Manu (Grégoire Ludig) and Jean-Gab (David Marsais) have achieved very little in life beyond their loyal and long-lasting friendship. Theirs is the kind of amiable numbskull buddy relationship that traditionally powers American slacker comedies such as Dude, Where’s My Car? and Bill & Ted. When Manu is hired to deliver a mysterious box, he takes Jean-Gab along for the ride. But this lunkhead road movie soon takes a detour into rather more offbeat territory. This is, after all, the latest film from France’s master of matter-of-fact absurdism Quentin Dupieux, whose previous films include Rubber, about a murderous car tyre, and Deerskin, which starred Jean Dujardin as a man possessed by the monomaniacal ambitions of his jacket.

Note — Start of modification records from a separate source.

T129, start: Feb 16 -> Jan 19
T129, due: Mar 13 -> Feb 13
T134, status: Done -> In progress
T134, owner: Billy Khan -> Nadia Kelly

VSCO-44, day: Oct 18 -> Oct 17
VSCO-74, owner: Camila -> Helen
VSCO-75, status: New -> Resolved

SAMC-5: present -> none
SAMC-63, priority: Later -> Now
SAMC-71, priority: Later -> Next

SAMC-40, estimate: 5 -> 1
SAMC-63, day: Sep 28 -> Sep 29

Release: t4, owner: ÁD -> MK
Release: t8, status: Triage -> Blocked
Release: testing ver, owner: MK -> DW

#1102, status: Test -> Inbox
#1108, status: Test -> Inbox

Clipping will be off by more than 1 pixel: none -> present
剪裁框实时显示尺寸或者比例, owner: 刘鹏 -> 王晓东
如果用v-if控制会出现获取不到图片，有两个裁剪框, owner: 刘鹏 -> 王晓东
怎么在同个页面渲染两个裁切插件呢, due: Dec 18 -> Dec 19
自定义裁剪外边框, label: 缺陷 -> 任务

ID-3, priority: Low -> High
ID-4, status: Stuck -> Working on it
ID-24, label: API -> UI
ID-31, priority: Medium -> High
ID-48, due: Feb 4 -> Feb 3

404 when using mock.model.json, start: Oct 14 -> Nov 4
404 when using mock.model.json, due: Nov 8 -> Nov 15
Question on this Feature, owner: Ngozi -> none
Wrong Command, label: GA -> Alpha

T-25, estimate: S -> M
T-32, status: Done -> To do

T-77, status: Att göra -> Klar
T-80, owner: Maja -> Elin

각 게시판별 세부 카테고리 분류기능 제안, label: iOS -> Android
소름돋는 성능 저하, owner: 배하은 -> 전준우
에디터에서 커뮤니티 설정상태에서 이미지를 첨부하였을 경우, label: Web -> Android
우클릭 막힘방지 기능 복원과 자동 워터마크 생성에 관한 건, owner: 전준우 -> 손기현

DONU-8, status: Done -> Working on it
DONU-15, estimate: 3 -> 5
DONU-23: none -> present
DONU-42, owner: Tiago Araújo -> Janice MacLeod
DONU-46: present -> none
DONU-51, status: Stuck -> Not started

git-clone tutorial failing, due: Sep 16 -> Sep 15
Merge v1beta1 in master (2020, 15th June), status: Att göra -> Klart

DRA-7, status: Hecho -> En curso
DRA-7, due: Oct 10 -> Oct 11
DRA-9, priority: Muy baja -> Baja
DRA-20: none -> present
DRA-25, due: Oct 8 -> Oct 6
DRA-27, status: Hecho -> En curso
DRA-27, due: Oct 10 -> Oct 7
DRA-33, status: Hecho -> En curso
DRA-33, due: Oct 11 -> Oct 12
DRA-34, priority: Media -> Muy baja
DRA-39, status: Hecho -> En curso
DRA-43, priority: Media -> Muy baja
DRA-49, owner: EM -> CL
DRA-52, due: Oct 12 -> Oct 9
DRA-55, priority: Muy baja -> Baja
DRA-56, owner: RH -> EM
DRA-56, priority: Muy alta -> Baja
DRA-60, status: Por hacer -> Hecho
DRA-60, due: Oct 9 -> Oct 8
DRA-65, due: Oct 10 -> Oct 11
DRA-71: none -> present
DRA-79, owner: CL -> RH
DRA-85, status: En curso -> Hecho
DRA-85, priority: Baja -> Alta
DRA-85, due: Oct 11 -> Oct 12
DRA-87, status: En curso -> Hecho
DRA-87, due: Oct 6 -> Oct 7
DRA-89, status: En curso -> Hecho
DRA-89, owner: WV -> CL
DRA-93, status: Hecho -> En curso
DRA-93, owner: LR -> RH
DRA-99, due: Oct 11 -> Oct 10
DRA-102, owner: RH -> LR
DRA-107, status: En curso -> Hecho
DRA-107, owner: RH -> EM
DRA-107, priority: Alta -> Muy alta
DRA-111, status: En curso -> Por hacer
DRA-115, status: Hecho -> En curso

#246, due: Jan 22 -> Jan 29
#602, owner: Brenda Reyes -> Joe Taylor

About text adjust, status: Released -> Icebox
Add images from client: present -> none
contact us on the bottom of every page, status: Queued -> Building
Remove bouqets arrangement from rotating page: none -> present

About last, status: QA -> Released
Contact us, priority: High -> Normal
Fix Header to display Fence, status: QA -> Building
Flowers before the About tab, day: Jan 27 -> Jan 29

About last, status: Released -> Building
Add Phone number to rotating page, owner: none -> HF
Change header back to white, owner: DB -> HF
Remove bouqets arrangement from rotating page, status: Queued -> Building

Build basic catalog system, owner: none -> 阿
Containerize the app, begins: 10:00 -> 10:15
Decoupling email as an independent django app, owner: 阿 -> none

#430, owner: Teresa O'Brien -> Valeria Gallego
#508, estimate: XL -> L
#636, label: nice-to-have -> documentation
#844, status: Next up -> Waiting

Troubled by an odd rattling vibration, the pair discover a giant fly trapped in the boot of the car they had stolen for the trip. Jean-Gab, the more visionary of the two, names it Dominique, and suggests that they train it in order to make money. Everything in the film, from the washed-out colour palette to the bleary, riffing dialogue to the throwaway comedy, is understated – everything apart from the sheep-sized CGI fly. And it’s from this juxtaposition, between the mundane and the bizarre, that Mandibles draws much of its comic appeal. But while the film is very funny, what’s more unexpected is how curiously touching it is. As a portrait of friendship, viewed through the compound eye of a mutant insect, it is multidimensional and rather moving.